begin Document excerpt
FDM 3D Printer Materials Guide

Posted on 18/12/2020

This guide summarises a wide range of properties and characteristics for a variety of 3D printable materials. This overview by no means covers all the possible materials which are available to users of extrusion 3D printers, however we have aimed to cover the most frequently used materials. Often when changing to a new or different material errors will occur in your 3D prints. If you are interested in adding AI based error detection and remote control to your 3D printer go check out Mattacloud which is currently undergoing Beta testing!

Table of Contents

See information below for the following materials:

PLA

PLA, or Polylactic Acid is one of the most popular materials used in FDM 3D printing. It is a fantastic material to learn with as it is easy to print, inexpensive and produces good quality parts. PLA is stiff and quite strong and can be printed with high dimensional accuracy; however, it should be noted that it has low heat resistance, is not suitable for outdoors, due to sunlight exposure.

PLA is also the most environmentally friendly plastic available to 3D print as it is derived from crops such as sugar cane, this provides an added bonus as this plastic gives off a sweet aroma during printing.

It can be printed at a relatively low-temperature and does not require a heated bed or an enclosure , although you may experience better results with a bed heated to around 45-60 °C. You can print PLA successfully on the majority of build surfaces and we recommend using a part cooling fan after the first layer in order to reduce oozing.
end Document excerpt
begin Records for the task
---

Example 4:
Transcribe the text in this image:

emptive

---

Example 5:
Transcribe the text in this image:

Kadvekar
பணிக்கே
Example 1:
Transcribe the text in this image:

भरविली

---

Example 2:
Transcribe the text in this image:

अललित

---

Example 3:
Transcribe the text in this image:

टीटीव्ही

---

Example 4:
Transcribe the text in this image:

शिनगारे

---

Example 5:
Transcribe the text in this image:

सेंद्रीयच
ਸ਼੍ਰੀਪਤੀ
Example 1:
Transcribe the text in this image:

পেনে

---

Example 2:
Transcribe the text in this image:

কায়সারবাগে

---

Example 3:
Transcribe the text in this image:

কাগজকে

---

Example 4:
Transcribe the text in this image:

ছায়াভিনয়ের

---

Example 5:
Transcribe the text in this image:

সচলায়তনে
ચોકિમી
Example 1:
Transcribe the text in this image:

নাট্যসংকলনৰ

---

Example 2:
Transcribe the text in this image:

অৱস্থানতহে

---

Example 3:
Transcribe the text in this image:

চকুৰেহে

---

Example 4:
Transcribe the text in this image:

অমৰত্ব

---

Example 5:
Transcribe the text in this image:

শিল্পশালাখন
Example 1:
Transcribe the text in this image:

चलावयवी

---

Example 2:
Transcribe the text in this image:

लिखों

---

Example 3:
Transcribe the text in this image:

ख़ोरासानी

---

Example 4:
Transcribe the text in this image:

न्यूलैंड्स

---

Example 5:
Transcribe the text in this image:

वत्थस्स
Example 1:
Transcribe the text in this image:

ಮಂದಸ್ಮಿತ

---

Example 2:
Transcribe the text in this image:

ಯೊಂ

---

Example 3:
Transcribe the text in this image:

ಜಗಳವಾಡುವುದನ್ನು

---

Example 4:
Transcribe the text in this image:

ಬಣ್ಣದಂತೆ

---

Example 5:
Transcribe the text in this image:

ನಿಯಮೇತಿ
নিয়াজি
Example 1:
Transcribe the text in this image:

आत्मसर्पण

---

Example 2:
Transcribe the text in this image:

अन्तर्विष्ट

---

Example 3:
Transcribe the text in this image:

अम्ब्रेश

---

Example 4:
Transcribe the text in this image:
end Records for the task
## Task list
1. According to the 3D printer materials guide, what makes PLA a good material to learn with? List each quality it gives.
2. Return the stretch of entries from their start through the line containing "ছায়াভিনয়ের", with both ends included, reproducing every line verbatim.
The entries have nothing to do with the 3D printer materials guide.

## Response list
1.
- It is easy to print.
- It is inexpensive.
- It produces good quality parts.

2.
---

Example 4:
Transcribe the text in this image:

emptive

---

Example 5:
Transcribe the text in this image:

Kadvekar
பணிக்கே
Example 1:
Transcribe the text in this image:

भरविली

---

Example 2:
Transcribe the text in this image:

अललित

---

Example 3:
Transcribe the text in this image:

टीटीव्ही

---

Example 4:
Transcribe the text in this image:

शिनगारे

---

Example 5:
Transcribe the text in this image:

सेंद्रीयच
ਸ਼੍ਰੀਪਤੀ
Example 1:
Transcribe the text in this image:

পেনে

---

Example 2:
Transcribe the text in this image:

কায়সারবাগে

---

Example 3:
Transcribe the text in this image:

কাগজকে

---

Example 4:
Transcribe the text in this image:

ছায়াভিনয়ের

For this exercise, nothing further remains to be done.